Antoni Graf Sobański (1898–1941)
Antoni Graf Sobański wurde am 1. Mai 1898 in Obodówka im russisch annektierten Teil Polens geboren. Er stammte aus einer polnischen Landadelsfamilie und war das jüngste von drei Kindern. 1905 zog die Familie nach Warschau um. Zwischen 1917 und 1925 studierte er an unterschiedlichen Universitäten verschiedene Fachrichtungen, ohne jedoch einen Abschluss zu erlangen. Zur gleichen Zeit erbte Sobanski von seinem Onkels ein Schloss in Guzów und eine Zuckerfabrik, so dass er seine Zeit zwischen den Verpflichtungen auf seinem Gut und dem gesellschaftlichen Leben in Warschau aufteilte. In Warschau war Antoni Graf Sobański nicht irgendjemand. Er war eine der schillerndsten Persönlichkeiten der guten Gesellschaft und gleichzeitig ein sehr geschätzter Journalist, gern gelesener Essayist und viel versprechender Literat. Seine Freunde nannten ihn „Tonio“. Die ihn so nannten, waren keine Unbekannten, sondern Diplomaten, Wissenschaftler und Bohemiens. Jarosław Iwaszkiewicz und Witold Gombrowicz sprachen über ihn in höchsten Tönen der Bewunderung, er wäre eloquent, humorvoll, ironisch, witzig und kultiviert. Graf Sobański war ein aufgeklärter Europäer, dem die nationalistischen und antisemitischen Tendenzen auch in der polnischen Gesellschaft bewusst und zuwider waren. Er beherrschte sechs europäische Sprachen in Wort und Schrift, reiste viel, lebte in London, Paris, Berlin, Wien und Petersburg.

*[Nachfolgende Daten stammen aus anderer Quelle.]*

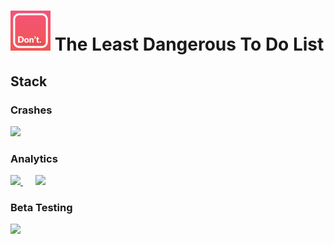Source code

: <h1> <img src="https://github.com/maebert/theleastdangeroustodolist/raw/master/assets/icon.png" height=64 /> The Least Dangerous To Do List</h1>

## Stack

### Crashes

<a href="https://sentry.io/organizations/the-least-dangerous-to-do-list/issues/?project=2213171">
  <img src="https://sentry-brand.storage.googleapis.com/sentry-logo-black.png" height=80 />
</a>

### Analytics

<a href="https://app.segment.com/tldtdl/home">
  <img src="https://1giyep1rf08048332uak0q01-wpengine.netdna-ssl.com/wp-content/uploads/2016/12/logo_tech-segment-300x150.png" height=100 />
</a>&nbsp;&nbsp;&nbsp;&nbsp;

<a href="https://analytics.amplitude.com/summerai/workspace">
  <img src="https://findlogovector.com/wp-content/uploads/2019/07/amplitude-logo-vector.png" height=100 />
</a>

### Beta Testing

<a href="https://appstoreconnect.apple.com/WebObjects/iTunesConnect.woa/ra/ng/app/1497061114/testflight?section=group&subsection=builds&id=9e4a47a0-1ee8-4396-b8e8-2825cb5d2159">
  <img src="https://t5n3m8p8.stackpathcdn.com/wp-content/uploads/2013/07/testflight-logo11-300x90.png" height=60 />
</a>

Im Januar 1933 wurde Adolf Hitler zum Reichskanzler ernannt. Am 5. März 1933 fanden die Reichstagswahlen statt, bei denen die NSDAP nur knapp an der absoluten Mehrheit scheiterte. Unter diesen politischen Vorzeichen entschied die Redaktion der polnischen Zeitschrift „Wiadomości Literackie“ (Literarische Nachrichten), einen Korrespondenten nach Berlin zu schicken, um Informationen aus erster Hand über das »Dritte Reich« zu liefern. Die Wahl fiel auf Sobański, der für diese Mission geeignet erschien, da er Freunde in Berlin hatte und dort fast zuhause war. Bereits im April 1933 fuhr Graf Sobański nach Berlin und begann, seine Beobachtungen aufzuschreiben, die bis heute ein wichtiges Dokument über den Zustand der deutschen Gesellschaft in den Anfängen des Nazi-Regimes darstellen und das Gesamtbild mehr als nur ergänzen. Sobański war ein scharfsinniger Beobachter mit objektivem Anspruch. Er ging sehr gewissenhaft mit seiner Arbeit um. Er war neugierig auf alles, was er sehen oder hören konnte, und je unerklärbarer ihm etwas erschien, umso mehr wollte er es verstehen. Er sprach mit unzähligen Menschen, las Zeitungen, zählte darin sogar die Bilder mit nationalistischen Motiven, er lief unermüdlich durch die Stadt und analysierte selbst das Theater- und Kinoprogramm. All seine Eindrücke verarbeitete er in seinen Reportagen, die in der „Wiadomości Literackie“ abgedruckt wurden und sich großen Interesses bei den Lesern erfreuten. 1933 erschienen insgesamt acht Reportagen. Nach seinen späteren Reisen nach Danzig und Nürnberg erschienen 1936 weitere fünf Reiseberichte. In ihrer nüchternen Art sind sie heute noch eine scharfe Analyse der deutschen Gesellschaft im Hinblick auf die Entwicklung totalitärer Systeme.
2005 entdeckte die literarische Welt die Reportagen von Graf Sobański neu. Sie erschienen in Buchform unter dem Titel „Cywil w Berlinie“ (Ein Zivilist in Berlin). Der Titel ist treffend, denn Sobański beschreibt Berlin als „eine Stadt der Uniformierten“, in der selbst die Arbeitslosen eine Uniform trügen. Weniger gut getroffen ist der Titel der deutschen Ausgabe: „Nachrichten aus Berlin 1933-36“, dennoch ist sie ein Glücksfall für den deutschsprachigen Leser. Die deutsche Ausgabe erschien 2007.
Antoni Graf Sobański hielt den Krieg nicht für wahrscheinlich. Zu sehr glaubte er an das Humane im Menschen. Als der Zweite Weltkrieg dann doch mit dem Überfall auf Polen am 1. September 1939 ausbricht, flieht Sobański über Südeuropa nach London. Das Kriegsende wird er jedoch nicht erleben. 1941 stirbt er in London an einer Lungenkrankheit.